High-fidelity simulation of regular waves based on multi-moment finite volume formulation and THINC method

TL;DR

This paper introduces a high-order accurate numerical wave tank using VPM and THINC/QQ methods, significantly improving wave simulation accuracy and efficiency over traditional solvers like interFoam.

Contribution

The work develops a novel high-fidelity simulation model combining VPM and THINC/QQ methods for better water wave propagation accuracy.

Findings

Enhanced wave form and velocity distribution preservation over long distances.

Significantly reduced dissipation compared to interFoam.
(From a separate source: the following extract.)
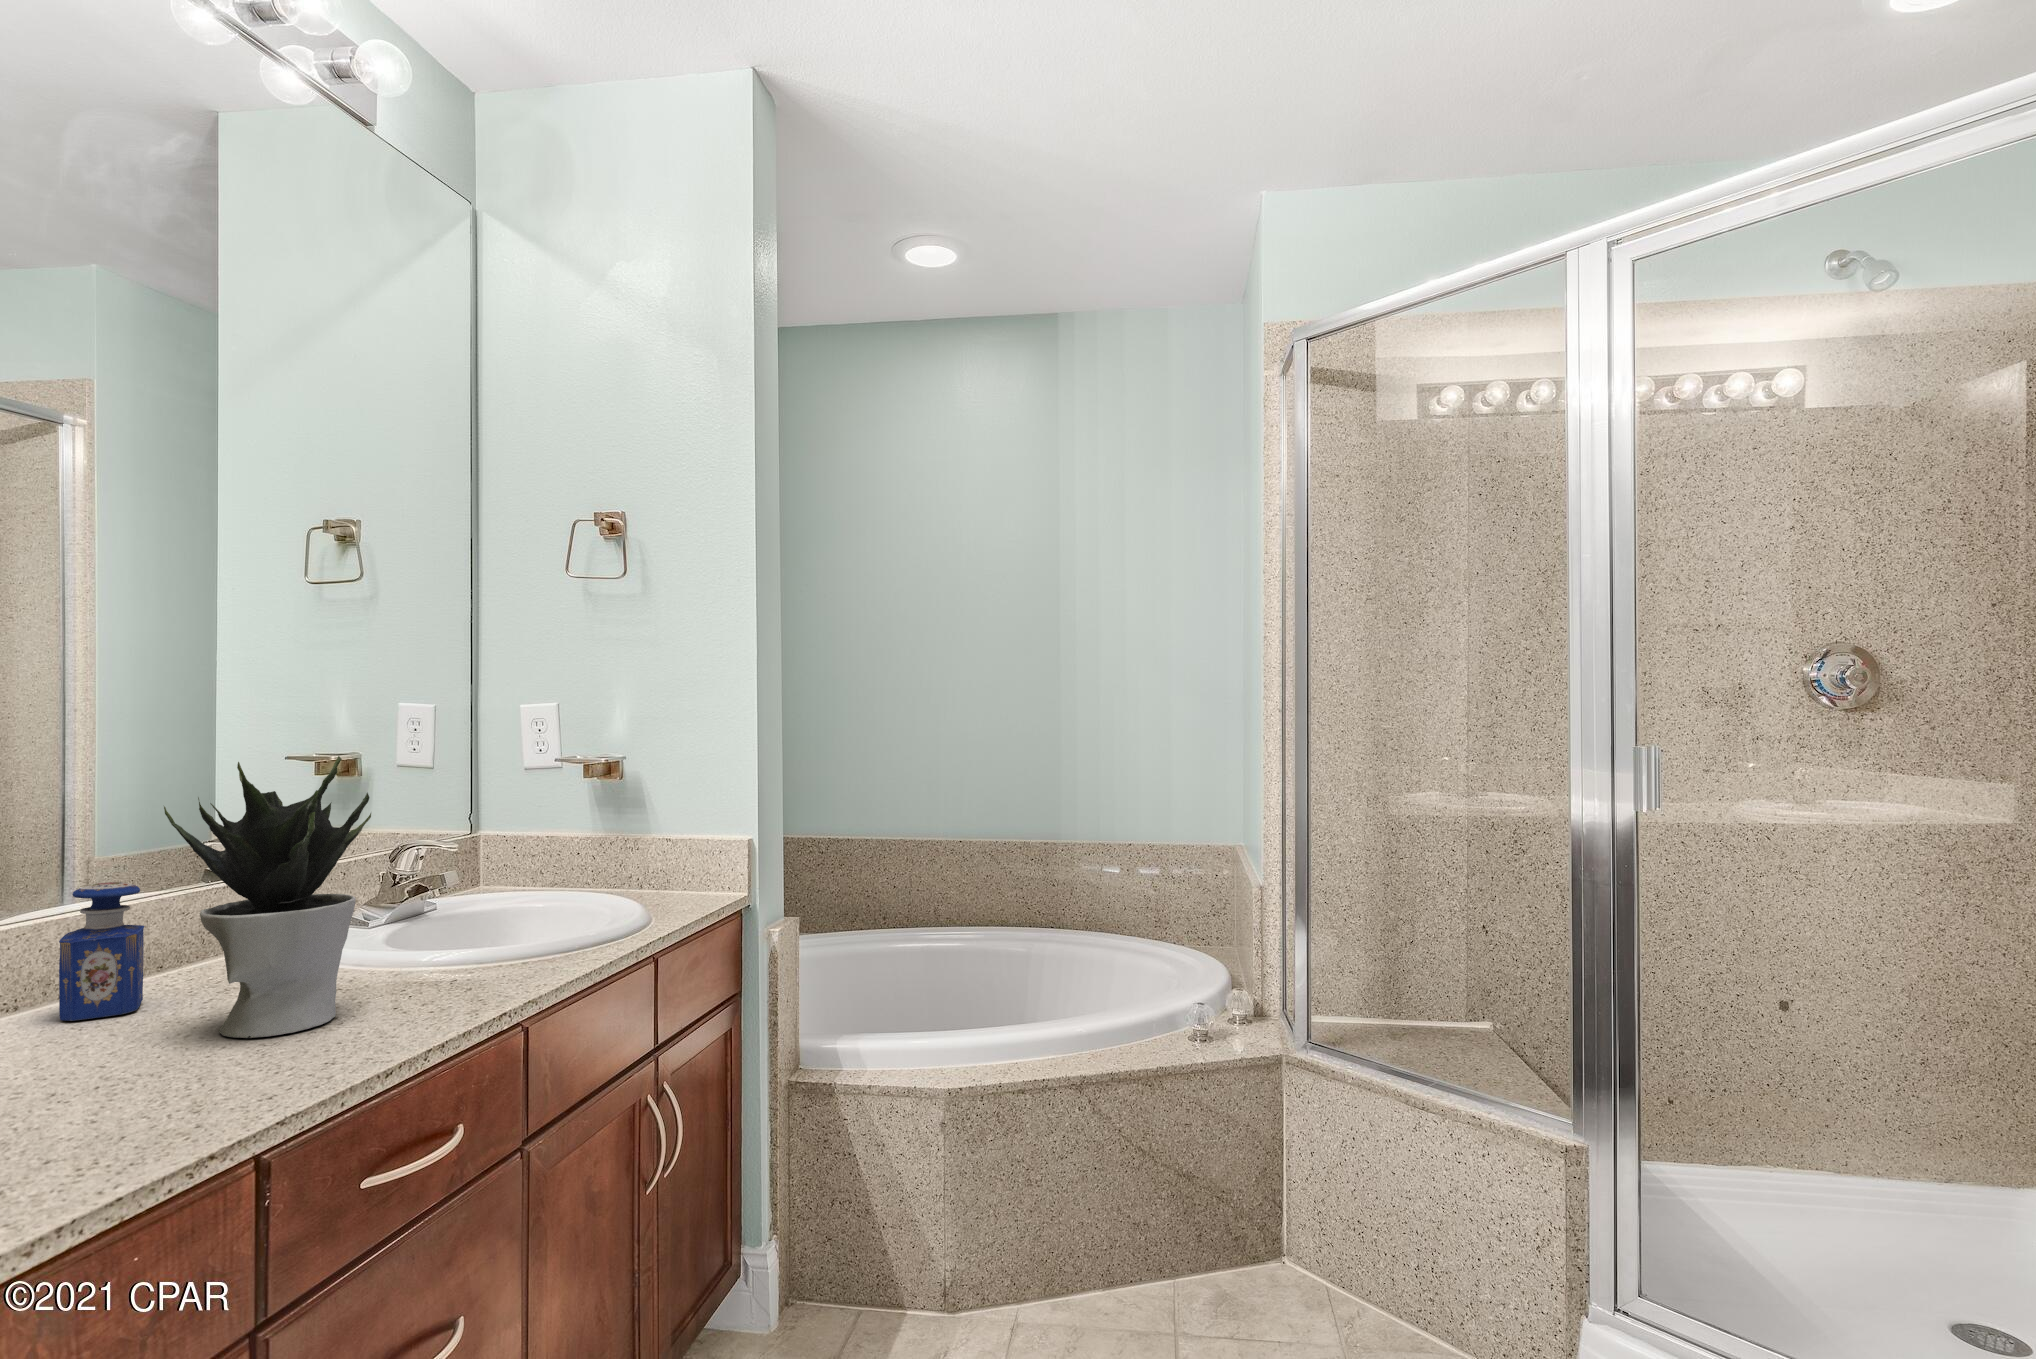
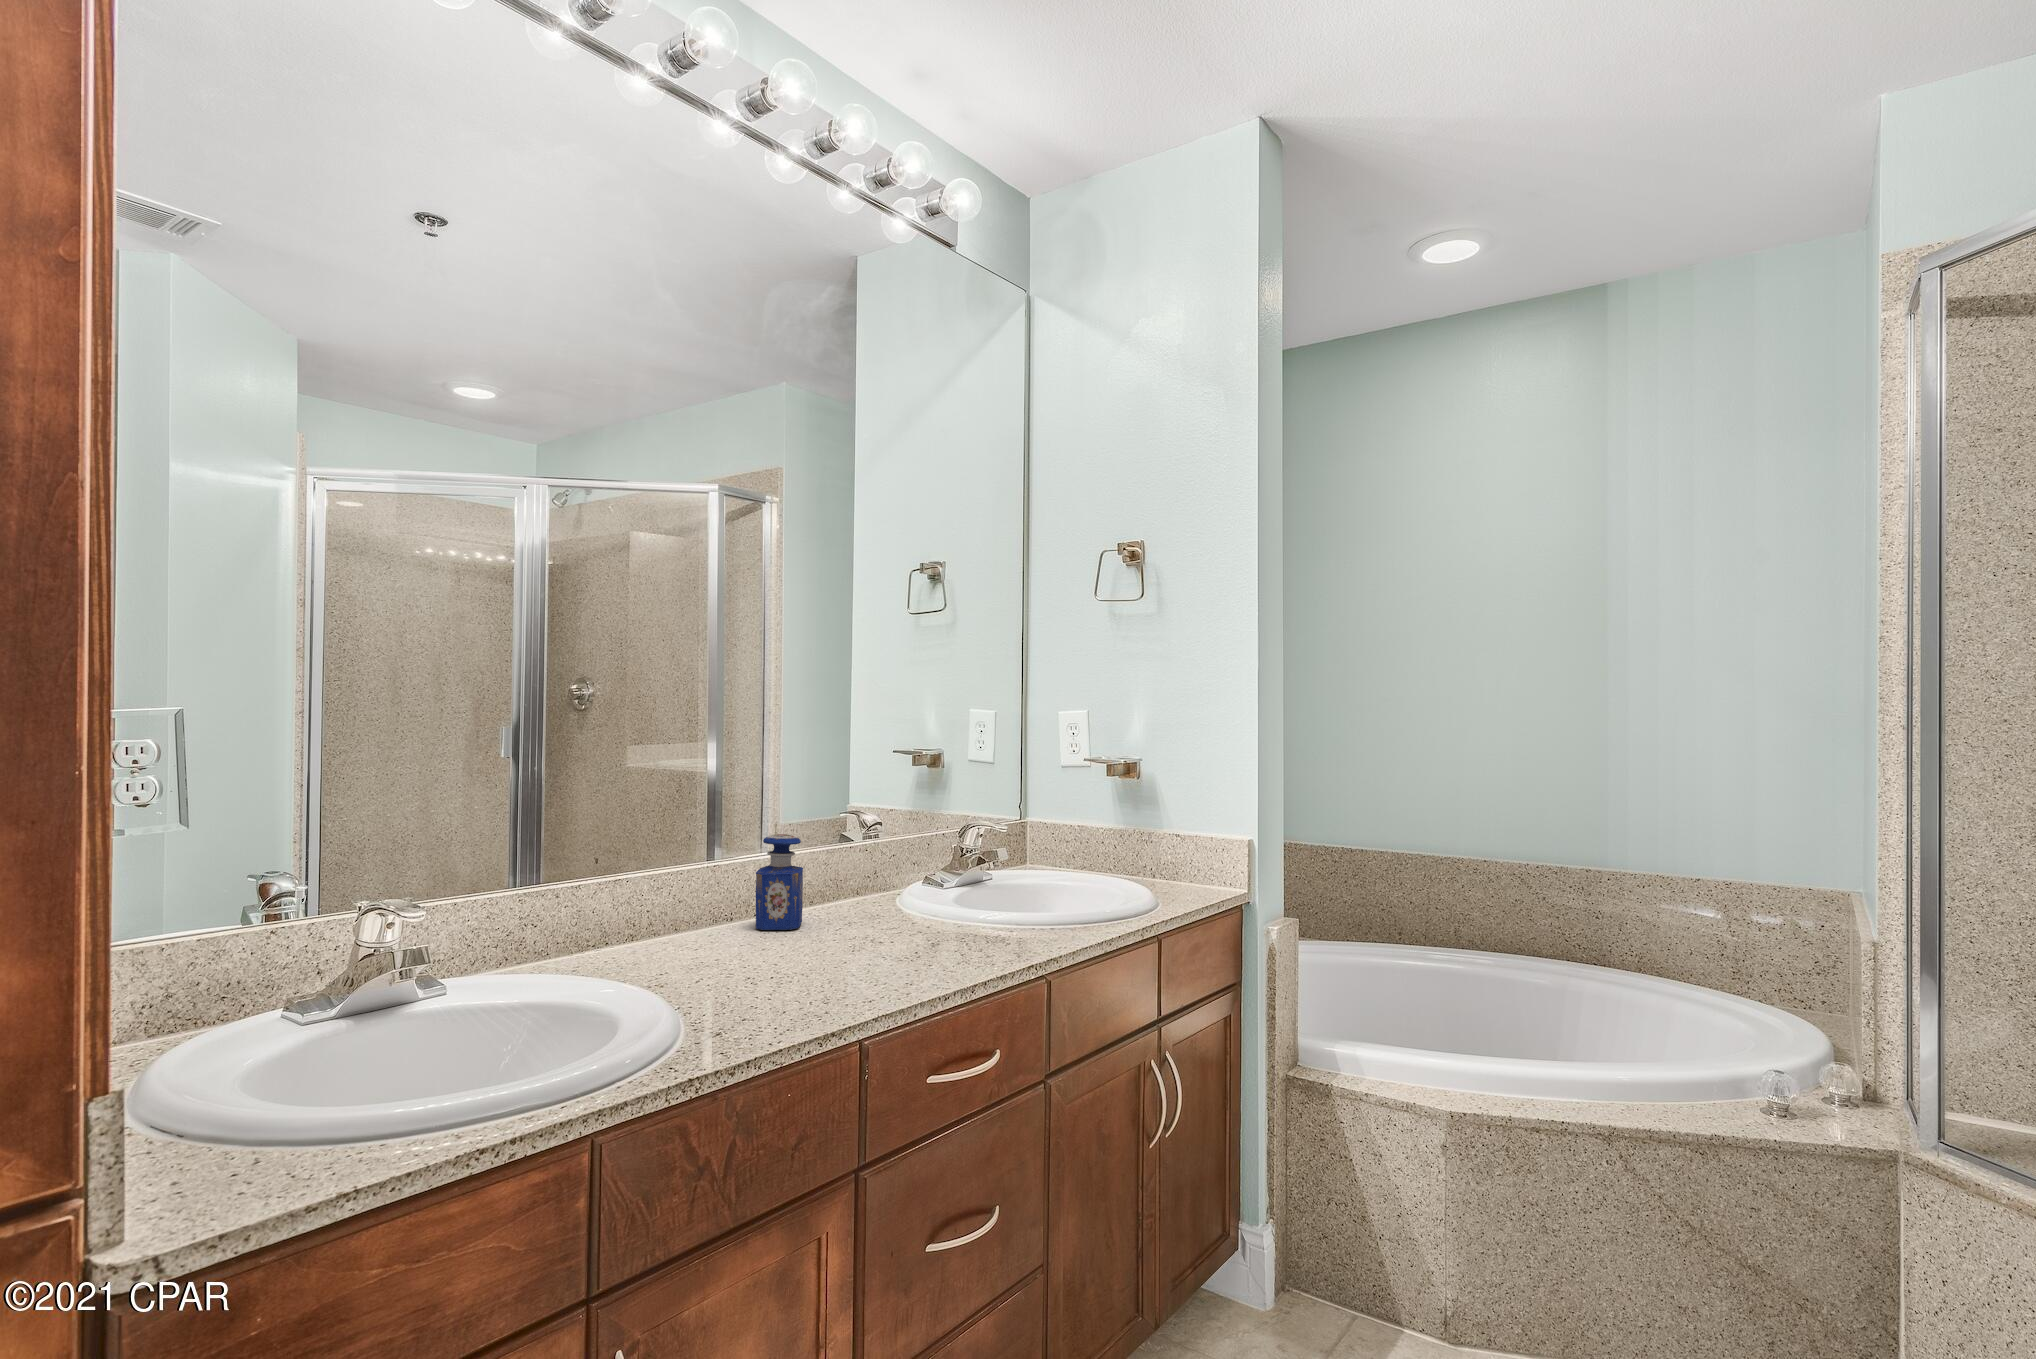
potted plant: present [164,756,371,1038] -> none [813,749,943,958]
Lower computational cost for equivalent accuracy.

Abstract

The performance of interFoam (a widely used solver within OpenFOAM package) in simulating the propagation of water waves has been reported to be sensitive to the temporal and spatial resolution. To facilitate more accurate simulations, a numerical wave tank is built based on a high-order accurate Navier-Stokes model, which employs the VPM (volume-average/point-value multi-moment) scheme as the fluid solver and the THINC/QQ method (THINC method with quadratic surface representation and Gaussian quadrature) for the free-surface capturing. Simulations of regular waves in an intermediate water depth are conducted and the results are assessed via comparing with the analytical solutions. The performance of the present model and interFoam solver in simulating the wave propagation is systematically compared in this work. The results clearly demonstrate that compared with interFoam solver, the present model significantly improves the dissipation properties of the propagating wave, where the waveforms as well as the velocity distribution can be substantially maintained while the waves propagating over long distances even with large time steps and coarse grids. It is also shown that the present model requires much less computation time to reach a given error level in comparison with interFoam solver.